__TASKS TO CARRY OUT__
A - In the travel excerpt below, rewrite the paragraph that begins "I wasn't much of a fan of Xining" more briefly, keeping its main facts.
B - Copy the travel excerpt below between "The road leading" and "they were from.", inclusive, swapping "February" for "March".
C - Answer these questions from the travel excerpt below:
(i) How long does the trip from Xining to Labrang Monastery take one way?
(ii) What other monastery lies on the road to Labrang?
(iii) When did the writer visit?

__TEXT EXCERPT__
********

I wasn’t much of a fan of Xining, the provincial capital of Qinghai Province, and I don’t think it’s truly worth visiting if you have other options (there simply isn’t much history or many sights to see compared to certain other cities). However, it serves as a good starting point for exploring nearby attractions, including Labrang Monastery, which can be reached by bus or car from Xining (the trip takes 4–5 hours one way) and passes through the Tibetan Plateau and a mountain range called the Amne Machin Mountains—a most beautiful sight in winter, even when there is no snow.
The road leading there features pristine natural landscapes dotted with Buddhist temples and another monastery on the way to Labrang, called Gartse Monastery.
It is a beautiful road trip with unique culture and landscapes as well.
I was there at the beginning of February, and although it was winter-cold (still warmer than Northeast China) and the rivers were frozen, there wasn’t much snow.
Tourists were rare, since most people tend to visit in the summer months, when the grasslands and the Tibetan highlands are lush and green. But there were quite a few Tibetans visiting, though I am not sure exactly which area they were from.

********

__GIVEN RECORDS__
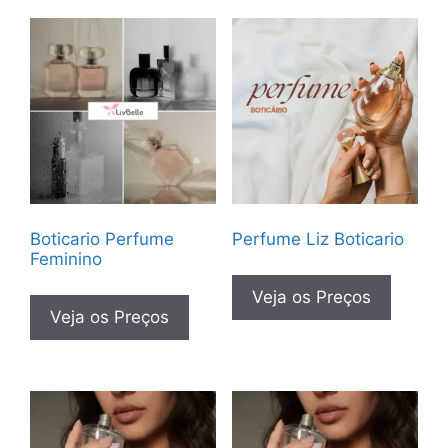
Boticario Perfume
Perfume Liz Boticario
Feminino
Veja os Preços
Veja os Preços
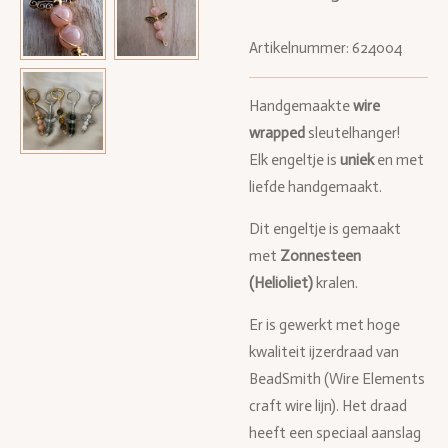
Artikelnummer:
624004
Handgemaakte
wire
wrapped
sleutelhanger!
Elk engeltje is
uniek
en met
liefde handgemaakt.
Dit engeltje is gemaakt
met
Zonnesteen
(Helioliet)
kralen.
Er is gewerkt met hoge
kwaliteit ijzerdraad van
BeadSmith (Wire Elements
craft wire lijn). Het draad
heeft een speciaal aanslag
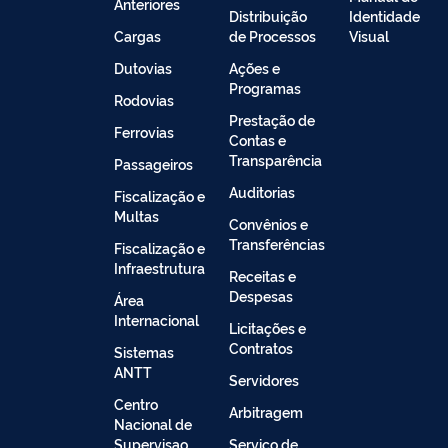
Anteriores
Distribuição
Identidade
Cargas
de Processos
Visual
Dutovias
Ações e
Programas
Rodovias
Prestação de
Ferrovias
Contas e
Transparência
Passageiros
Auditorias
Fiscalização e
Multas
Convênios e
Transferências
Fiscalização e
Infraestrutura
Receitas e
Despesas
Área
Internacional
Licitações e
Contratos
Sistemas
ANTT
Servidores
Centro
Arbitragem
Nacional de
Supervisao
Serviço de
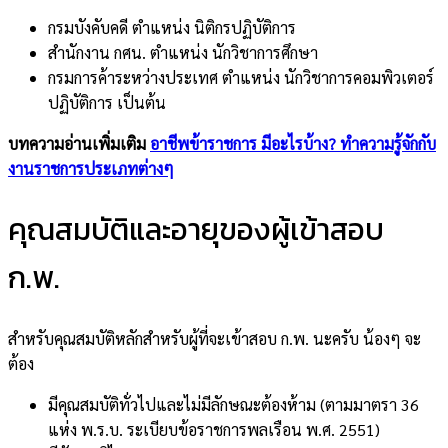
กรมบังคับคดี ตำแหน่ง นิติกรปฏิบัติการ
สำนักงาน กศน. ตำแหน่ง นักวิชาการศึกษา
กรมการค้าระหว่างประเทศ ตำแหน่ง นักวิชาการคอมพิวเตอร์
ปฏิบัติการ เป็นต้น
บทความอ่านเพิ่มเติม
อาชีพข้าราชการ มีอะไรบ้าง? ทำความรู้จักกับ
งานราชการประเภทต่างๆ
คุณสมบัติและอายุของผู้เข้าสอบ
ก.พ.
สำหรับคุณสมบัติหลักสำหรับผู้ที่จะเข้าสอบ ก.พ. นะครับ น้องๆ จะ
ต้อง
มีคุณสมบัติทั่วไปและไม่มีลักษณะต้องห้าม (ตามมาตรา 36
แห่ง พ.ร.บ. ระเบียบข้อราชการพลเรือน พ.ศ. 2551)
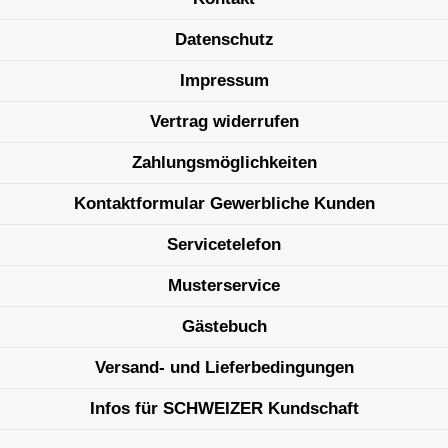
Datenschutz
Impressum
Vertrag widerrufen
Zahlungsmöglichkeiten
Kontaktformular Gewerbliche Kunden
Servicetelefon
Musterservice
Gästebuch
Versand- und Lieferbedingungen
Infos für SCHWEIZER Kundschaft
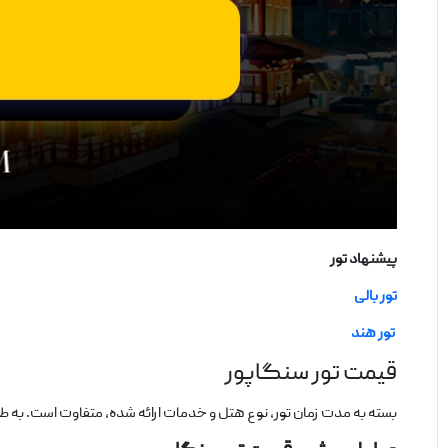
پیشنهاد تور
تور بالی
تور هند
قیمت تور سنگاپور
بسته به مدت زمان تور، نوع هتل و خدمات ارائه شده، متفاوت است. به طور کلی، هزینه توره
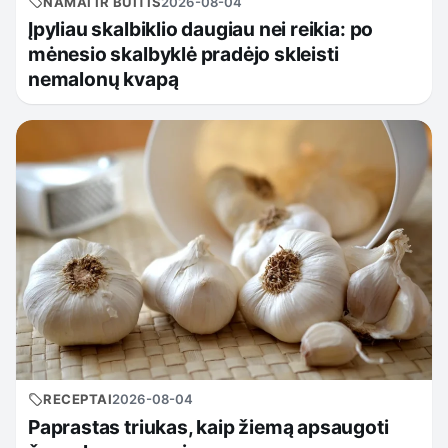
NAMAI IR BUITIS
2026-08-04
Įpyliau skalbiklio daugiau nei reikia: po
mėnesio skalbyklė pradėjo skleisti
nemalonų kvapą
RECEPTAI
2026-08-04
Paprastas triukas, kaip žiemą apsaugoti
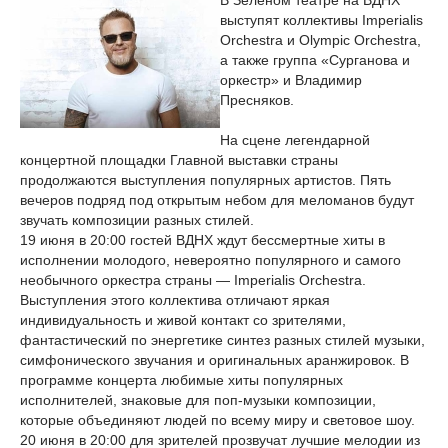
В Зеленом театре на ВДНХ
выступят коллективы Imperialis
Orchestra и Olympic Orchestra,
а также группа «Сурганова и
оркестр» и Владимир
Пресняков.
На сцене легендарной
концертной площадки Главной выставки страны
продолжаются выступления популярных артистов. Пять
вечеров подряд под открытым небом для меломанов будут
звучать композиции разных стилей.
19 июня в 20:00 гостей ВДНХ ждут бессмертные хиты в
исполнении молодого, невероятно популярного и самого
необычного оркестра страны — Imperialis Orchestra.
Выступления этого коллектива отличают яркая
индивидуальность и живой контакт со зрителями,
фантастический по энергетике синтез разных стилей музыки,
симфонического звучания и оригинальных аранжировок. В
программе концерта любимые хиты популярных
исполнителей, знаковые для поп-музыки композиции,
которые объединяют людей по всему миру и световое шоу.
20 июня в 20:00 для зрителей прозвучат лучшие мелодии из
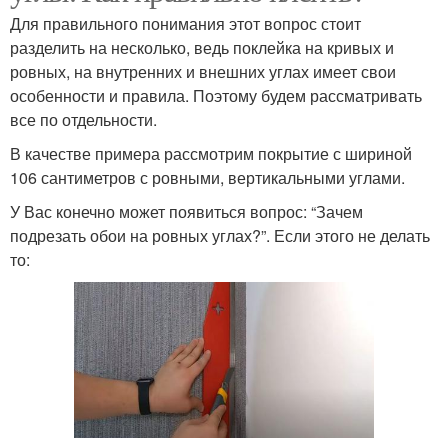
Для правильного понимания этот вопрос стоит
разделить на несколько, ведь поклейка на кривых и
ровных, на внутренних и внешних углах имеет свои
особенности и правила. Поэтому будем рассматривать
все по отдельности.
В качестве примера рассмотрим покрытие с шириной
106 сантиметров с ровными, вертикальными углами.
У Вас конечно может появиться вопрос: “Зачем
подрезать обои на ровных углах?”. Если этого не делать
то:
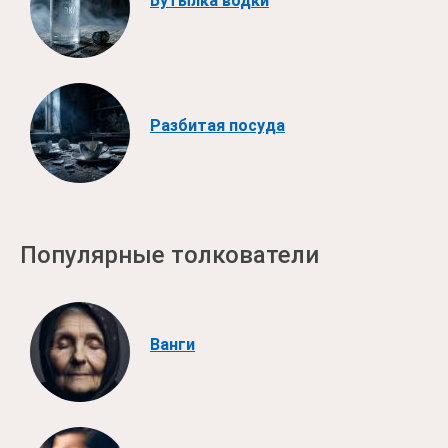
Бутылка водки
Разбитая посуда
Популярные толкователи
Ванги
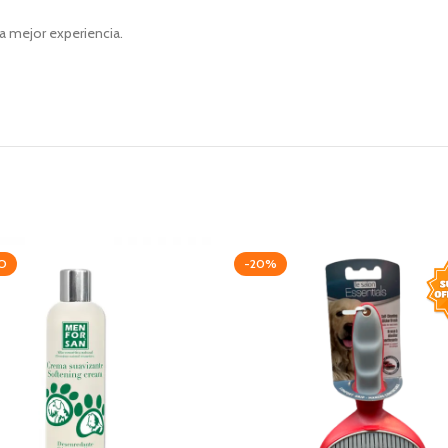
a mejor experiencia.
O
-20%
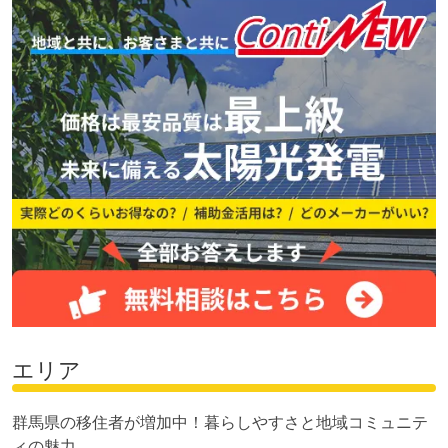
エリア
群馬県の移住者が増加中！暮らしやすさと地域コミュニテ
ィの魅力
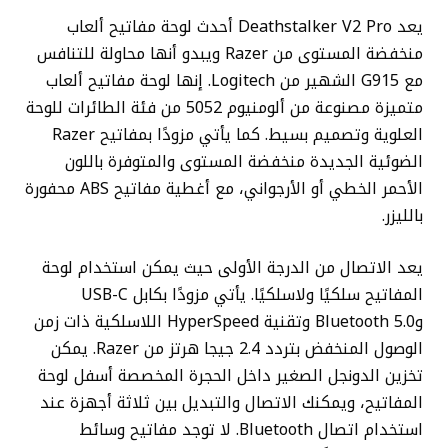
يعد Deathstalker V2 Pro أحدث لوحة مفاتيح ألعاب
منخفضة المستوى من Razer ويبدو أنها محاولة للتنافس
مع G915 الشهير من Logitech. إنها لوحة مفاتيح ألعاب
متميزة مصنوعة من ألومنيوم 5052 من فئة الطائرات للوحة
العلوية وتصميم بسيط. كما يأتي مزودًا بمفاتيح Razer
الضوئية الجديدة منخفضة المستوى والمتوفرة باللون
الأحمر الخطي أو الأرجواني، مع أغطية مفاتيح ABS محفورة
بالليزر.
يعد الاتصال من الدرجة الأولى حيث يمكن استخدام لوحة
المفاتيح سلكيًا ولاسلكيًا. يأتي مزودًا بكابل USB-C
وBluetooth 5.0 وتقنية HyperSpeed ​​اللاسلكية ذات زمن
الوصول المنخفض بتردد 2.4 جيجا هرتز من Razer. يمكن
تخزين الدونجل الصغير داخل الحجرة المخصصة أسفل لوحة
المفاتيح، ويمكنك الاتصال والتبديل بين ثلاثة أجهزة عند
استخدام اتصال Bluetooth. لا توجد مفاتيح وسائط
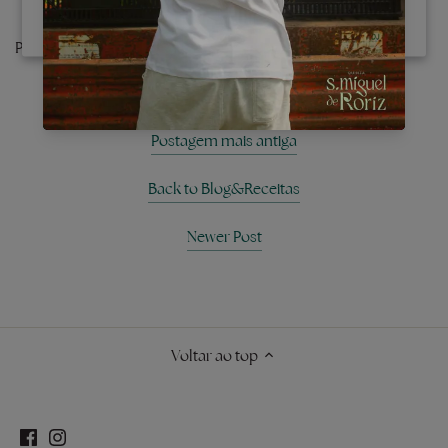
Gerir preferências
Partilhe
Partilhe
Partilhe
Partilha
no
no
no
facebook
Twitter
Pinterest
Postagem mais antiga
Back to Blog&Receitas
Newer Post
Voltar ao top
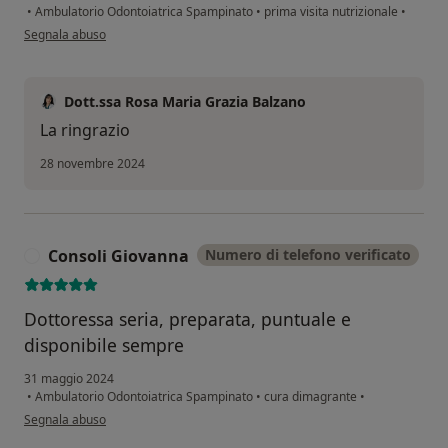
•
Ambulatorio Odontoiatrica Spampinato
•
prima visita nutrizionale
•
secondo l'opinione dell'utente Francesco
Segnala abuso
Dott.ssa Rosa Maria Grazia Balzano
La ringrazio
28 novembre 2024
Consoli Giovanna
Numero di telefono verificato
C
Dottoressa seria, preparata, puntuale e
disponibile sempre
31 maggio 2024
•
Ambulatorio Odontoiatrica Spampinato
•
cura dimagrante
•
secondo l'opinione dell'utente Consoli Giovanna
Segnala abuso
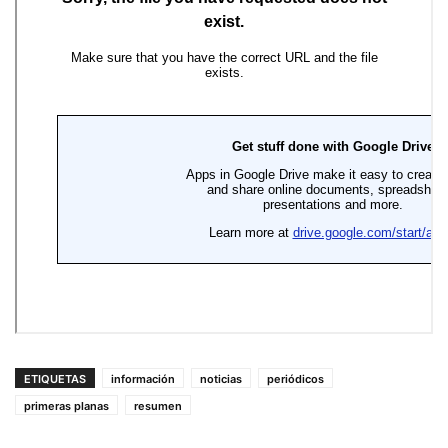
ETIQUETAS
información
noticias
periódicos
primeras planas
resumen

********

__SOLUTIONS__
A - I didn't much like Xining, the capital of Qinghai Province, and don't think it's truly worth visiting if you have other options, since it has little history and few sights compared with certain other cities. It is a good starting point for nearby attractions, though, including Labrang Monastery, 4–5 hours one way by bus or car. The route crosses the Tibetan Plateau and the Amne Machin Mountains, which are very beautiful in winter even without snow.

B -
The road leading there features pristine natural landscapes dotted with Buddhist temples and another monastery on the way to Labrang, called Gartse Monastery.
It is a beautiful road trip with unique culture and landscapes as well.
I was there at the beginning of March, and although it was winter-cold (still warmer than Northeast China) and the rivers were frozen, there wasn’t much snow.
Tourists were rare, since most people tend to visit in the summer months, when the grasslands and the Tibetan highlands are lush and green. But there were quite a few Tibetans visiting, though I am not sure exactly which area they were from.

C -
(i) 4–5 hours.
(ii) Gartse Monastery.
(iii) At the beginning of February.